══ Texto del documento ══

El Concilio de Trento, basándose en Ef 5,22-32, enseña que el matrimonio es un sacramento, y por tanto confiere la gracia. Esta gracia tiene un triple efecto: el perfeccionamiento del amor natural, la confirmación de la indisolubilidad y la santificación de los cónyuges. Esta doctrina la recoge el Vaticano II cuando dice: «el Señor se ha dignado sanar este amor, perfeccionarlo y elevarlo con el don especial de la gracia y la caridad» (GS 48). También el Catecismo (CEC 1641) presenta esta triple dimensión de la gracia matrimonial.
1. El perfeccionamiento del amor humano

Sin la gracia de Cristo, es claro que el hombre y la mujer «históricos» no podemos vivir nuestro matrimonio como una comunidad de vida y amor, como «una sola carne» y abierta al don de la vida. Y es el sacramento, como signo eficaz de la gracia, el que sana esta incapacidad. La sexualidad, en efecto, como todo lo humano, tiene necesidad de ser sanada por Cristo.
Mencionar la caridad significa que el amor conyugal es perfeccionado desde el interior, en su razón de amor. De todos modos, la caridad no sustituye al amor conyugal, sino que lo perfecciona. Los cónyuges cristianos no perdemos el amor conyugal, con todas las características que lo definen, para recibir en sustitución la caridad: ésta lo perfecciona sin destruirlo en sus valores auténticamente humanos; le confiere, sin embargo, una nueva medida –la del amor de Cristo a la Iglesia– y mayor fuerza operativa, la que deriva de la caridad hacia Dios.
El amor conyugal es asumido en el amor divino y resulta radicalmente perfeccionado. De este modo, insertado en el amor perfecto de Cristo a la Iglesia, el amor conyugal llega a su perfección y a la plenitud a la que está ordenado interiormente, con toda su riqueza humana. La caridad conyugal aparece así como la perfección o plenitud del amor humano.
2. El vínculo conyugal cristiano

En efecto, Cristo introduce nuestro amor conyugal en su propio amor, que es el Espíritu Santo que une al Padre y al Hijo. Cristo nos hace así partícipes de su propio amor, el Espíritu Santo, y lo hace en cuanto persona comunión. El Espíritu Santo nos es dado a los esposos en su ser el vínculo de amor del Padre y el Hijo, como testimonio de la unidad de amor en la Trinidad.
El mismo Espíritu Santo que sella el vínculo indisoluble de la nueva Alianza de Cristo y la Iglesia, es el vínculo trinitario que une al matrimonio en el misterio sacramental de la Iglesia, por eso el matrimonio sacramental rato y consumado es absolutamente indisoluble: «lo que Dios ha unido, que no lo separe el hombre» (Mt 19,6).

═══

Enunciado de la tarea
Prosiga el texto sobre el matrimonio como sacramento a partir de su última frase, manteniendo el mismo tono.

══ Datos del ejercicio ══

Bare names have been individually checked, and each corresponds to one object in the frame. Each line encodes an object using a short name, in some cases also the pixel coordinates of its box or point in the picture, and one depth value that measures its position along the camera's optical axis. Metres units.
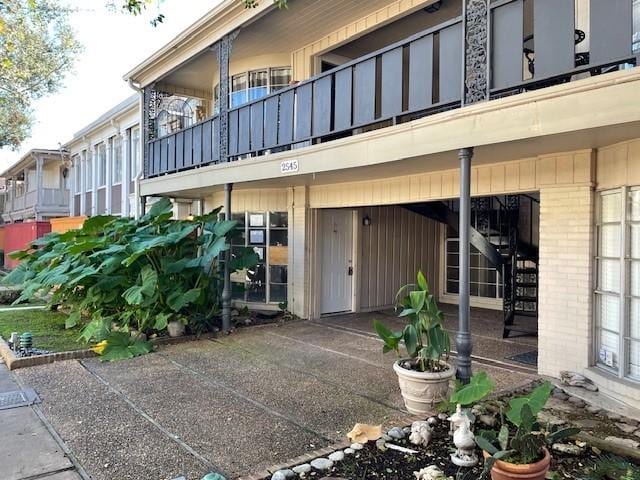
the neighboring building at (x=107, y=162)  16.92
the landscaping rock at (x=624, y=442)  3.79
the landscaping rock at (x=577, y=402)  4.85
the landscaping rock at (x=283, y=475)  3.36
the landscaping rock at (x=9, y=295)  12.94
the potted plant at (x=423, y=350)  4.62
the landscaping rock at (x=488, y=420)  4.22
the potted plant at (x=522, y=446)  3.11
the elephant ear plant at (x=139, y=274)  7.82
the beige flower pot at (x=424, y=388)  4.60
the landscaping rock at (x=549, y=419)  4.34
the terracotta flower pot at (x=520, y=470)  3.08
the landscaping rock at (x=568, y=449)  3.76
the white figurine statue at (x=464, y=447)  3.55
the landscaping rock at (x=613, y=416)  4.50
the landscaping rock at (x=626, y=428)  4.20
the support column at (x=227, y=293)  8.70
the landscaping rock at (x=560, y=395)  5.09
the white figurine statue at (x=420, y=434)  3.94
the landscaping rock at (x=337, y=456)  3.68
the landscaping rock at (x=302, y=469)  3.47
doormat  6.48
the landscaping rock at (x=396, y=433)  4.08
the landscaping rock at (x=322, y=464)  3.55
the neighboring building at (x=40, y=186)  23.84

═══

Resultado
Consiguientemente, la elevación a sacramento confiere al vínculo conyugal una solidez tal que, una vez consumado el matrimonio, no puede ser disuelto nunca, por ningún motivo y por ninguna autoridad hasta la muerte de uno de los cónyuges. Ésta es la doctrina católica enseñada con suma claridad por Pío XI en la encíclica Casti connubii, 35. A continuación explica la razón última de una indisolubilidad tan fuerte, que el matrimonio se ha convertido en signo de la unión indisoluble entre Cristo y la Iglesia (n. 36).
En la teología, desde Santo Tomás, se habla del vínculo como “res et sacramentum” : res (=“cosa”) en cuanto efecto causado por el signo del consentimiento; sacramentum porque a través suyo se produce y se significa el efecto último, que es la gracia sacramental. El concepto de “res et sacramentum” nos dice que en cierto modo la gracia nos llega a los esposos a través del vínculo conyugal cristiano.
3. La santificación de los cónyuges
La inserción de la unión conyugal en el misterio de la unión esponsal entre Cristo y la Iglesia nos sumerge a los esposos en la fuente de la gracia.

El matrimonio es fuente y medio original de la santificación de los esposos. Pero lo es «como sacramento de la mutua santificación» (FC 11). Lo que quiere decir fundamentalmente que:
a) el sacramento del matrimonio nos concede a cada cónyuge la capacidad necesaria para llevar a su plenitud existencial la vocación a la santidad que ha recibido en el bautismo;
b) a la esencia de esa capacitación pertenece ser, al mismo tiempo e inseparablemente, instrumento y mediador de la santificación del otro cónyuge y de toda la familia.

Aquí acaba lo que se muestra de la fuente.